At least from my experience writing KVM code, it's difficult enough to
make it clear to anyone reading the code which address space exactly
is being referenced at which time.

>> But if KVM uses qemu for platform emulation, this may only support
>> 32-bit physical address space so the guest OS could only generate 32-bit
>> IPA.
>
> Good point. At the very least, qemu would need a way to get at the highmem
> portion of the guest that is not normally part of the qemu virtual address
> space. In fact this would already be required without LPAE in order to run
> a VM with 4GB guest physical addressing.
>
> There are probable (slow) ways of doing that, e.g. remap_file_pages or
> a new syscall for accessing high guest memory.

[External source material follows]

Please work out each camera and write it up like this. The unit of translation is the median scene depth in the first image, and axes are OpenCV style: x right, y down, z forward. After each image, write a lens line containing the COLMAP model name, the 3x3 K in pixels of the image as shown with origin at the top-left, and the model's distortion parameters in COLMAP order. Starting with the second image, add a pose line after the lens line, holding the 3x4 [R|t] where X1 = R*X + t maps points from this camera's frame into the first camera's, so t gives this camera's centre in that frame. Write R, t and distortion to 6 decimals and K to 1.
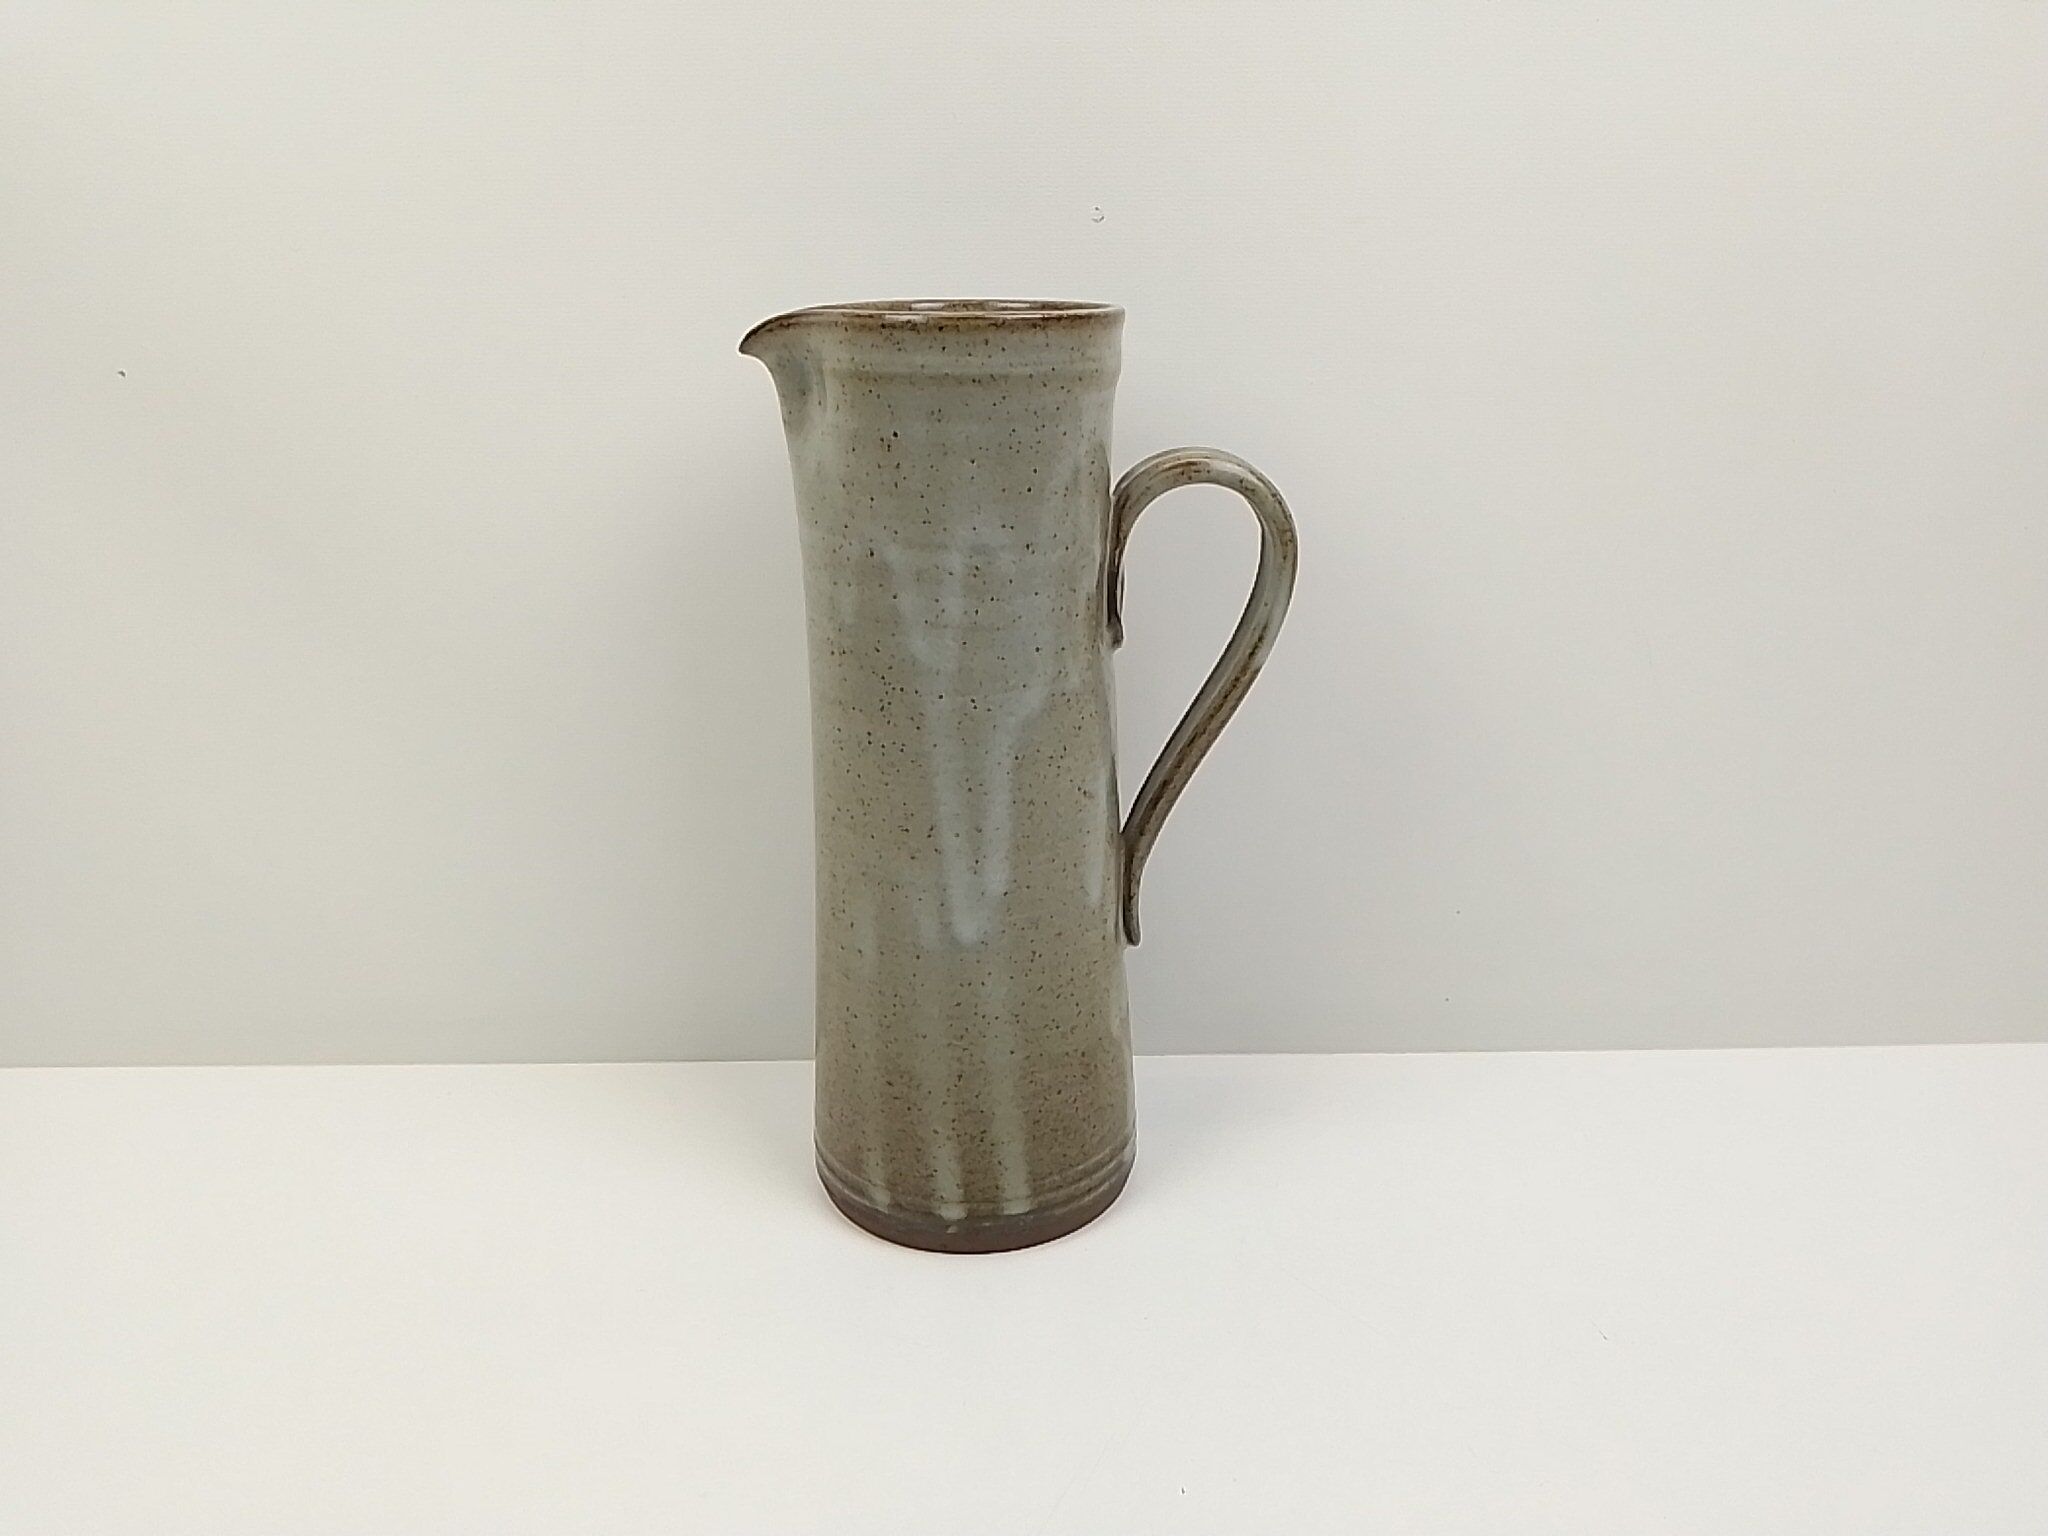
lens RADIAL K [[1568.4, 0, 1024.0], [0, 1568.4, 768.0], [0, 0, 1]] dist [0.095875, -0.000715]
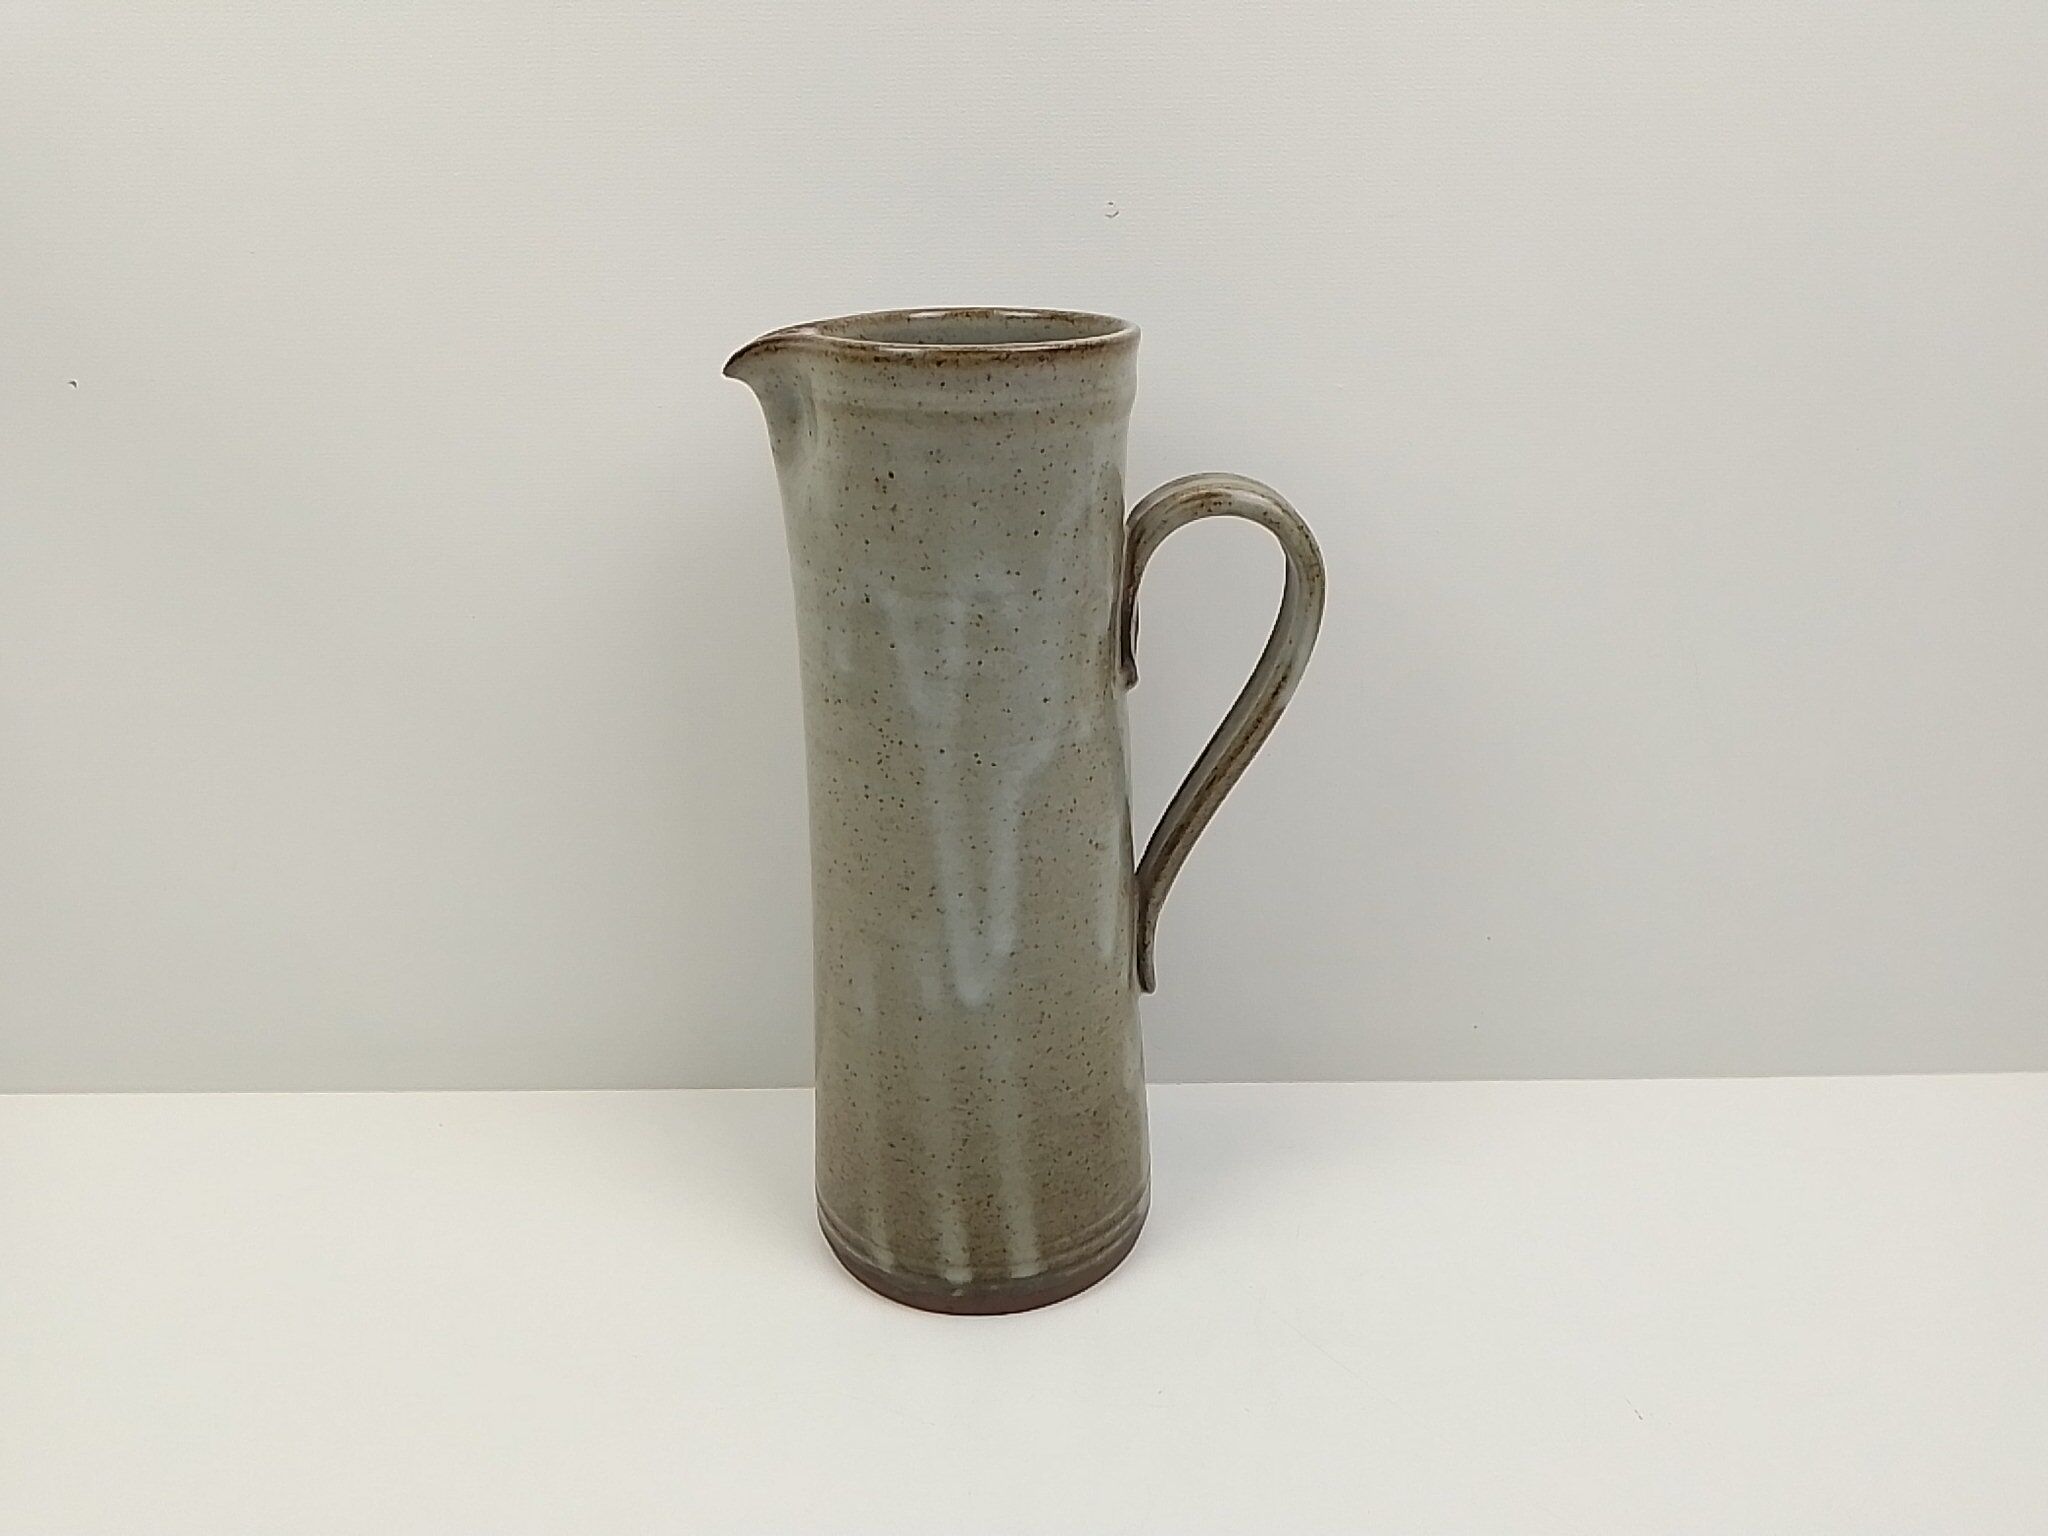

It's not entirely clear
> to me how useful that is, the most sensible way to start here is certainly
> to start out with a 32-bit IPA as you suggested and see how badly that
> limits guests in real-world setups.

So this depends on what the use would be. True, if you wanted a guest
that used more than 4GB of memory AND you wanted QEMU to be able to
readily access all of that, then yes, it would be difficult on a
32-bit architecture.

But QEMU doesn't really use the mmap'ed areas backing physical memory
for anything - it's merely a way of telling KVM how much physical
memory should be given to the guest, and the kernel side conveniently
uses get_user_pages() to access that memory. Instead, QEMU could
simply call an IOCTL to KVM telling it something like
register_user_memory(long long base_phys_addr, long long size); and
KVM could just allocate physical pages to back that without them being
mapped on the host side. An individual page could be mapped in as
needed for emulation and mapped out again. I don't see a huge
performance hit for such a solution.

But as you both suggest, 32-bit physical address space is probably
going to be more than needed for initial uses of ARM virtual machines.